16 November. 16.45 - 17.25 | Lounge

This talk examines business perspectives about the Ray Project from RISELab, hailed as a successor to Apache Spark. Ray is a simple-to-use open source library in Python or Java, which provides multiple patterns for distributed systems: mix and match as needed for a given business use case – without tight coupling of applications with underlying frameworks. Warning: this talk may change the way your organization approaches AI.

 

Nearly 15 years ago, the speaker served as a “soundboard” for ideas about a new kind of computing service model, subsequently known as cloud computing. What has changed in a decade and a half? To paraphrase the UC Berkeley RISELab, one of the fundamental changes underway circa 2020 is to: “Pay to execute a block of code, rather than pay for allocating resources on which to execute code.” That may sound simple, although as shown by the commercial success of services such as Snowflake, the business implications can be staggering.
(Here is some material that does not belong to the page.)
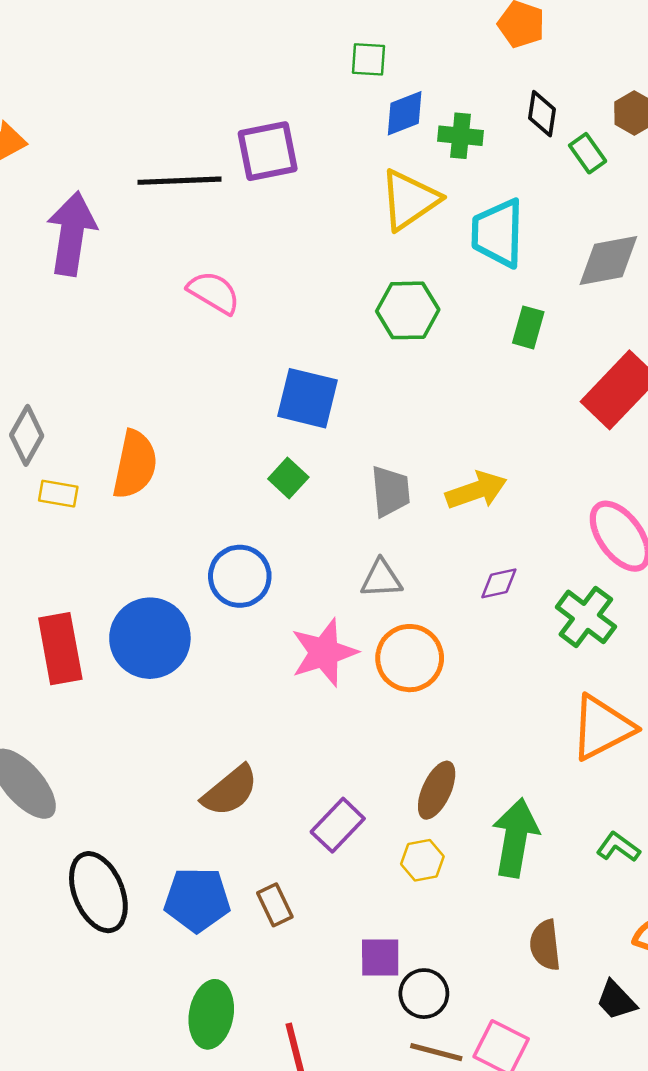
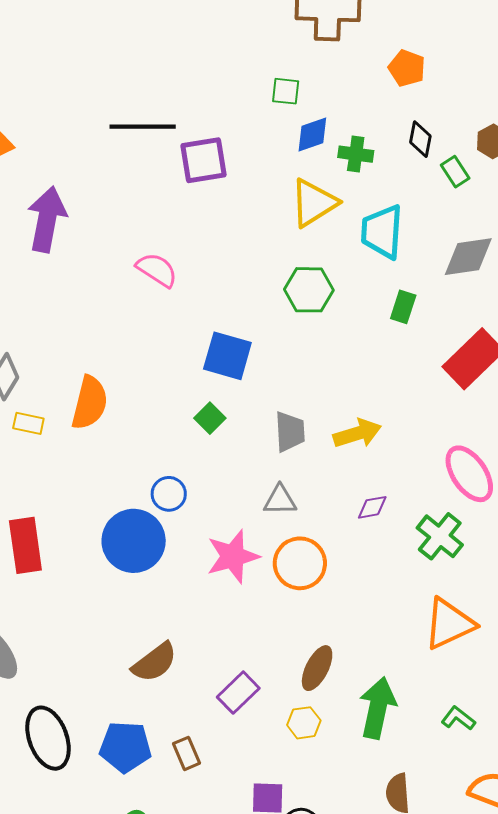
black line: (179, 181) -> (143, 127), moved
blue circle: (240, 576) -> (169, 494), size x0.7
blue circle: (150, 638) -> (134, 541), moved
An important observation we’ll explore is that hardware is now evolving more rapidly than software, which in turn is evolving more rapidly than process. The economics of data analytics circa 2005 and the hardware used then – which shaped Big Data frameworks such as Hadoop, Spark, etc. – addressed the needs of ecommerce workloads such as log file aggregation at scale. Today, in a time of AI adoption, the most valuable IT workloads must address a new set of needs: differentiating gradients within the context of networked data. Hardware and software have both changed dramatically to address these new workloads, as seen by TensorFlow, PyTorch, etc. Process … not so much.

 

Ray supplies a much-needed control layer for distributing and optimizing workloads across hybrid architectures, while being mindful about the economics of computing. This concept – dubbed “infinite laptop” – is especially important for computing needs such as deep learning. It become even more crucial for the growing segments of AI technologies that require more sophisticated computing such as reinforcement learning, AutoML, and knowledge graph. Moreover, use of Ray fits into existing software engineering process more seamlessly than prior generations of distributed systems. We’ll draw from primary material by industry thought leaders such as Ion Stoica, David Patterson, Jeff Dean, Ben Lorica, and others to look at the architectural implications, as well as consider large use cases in business.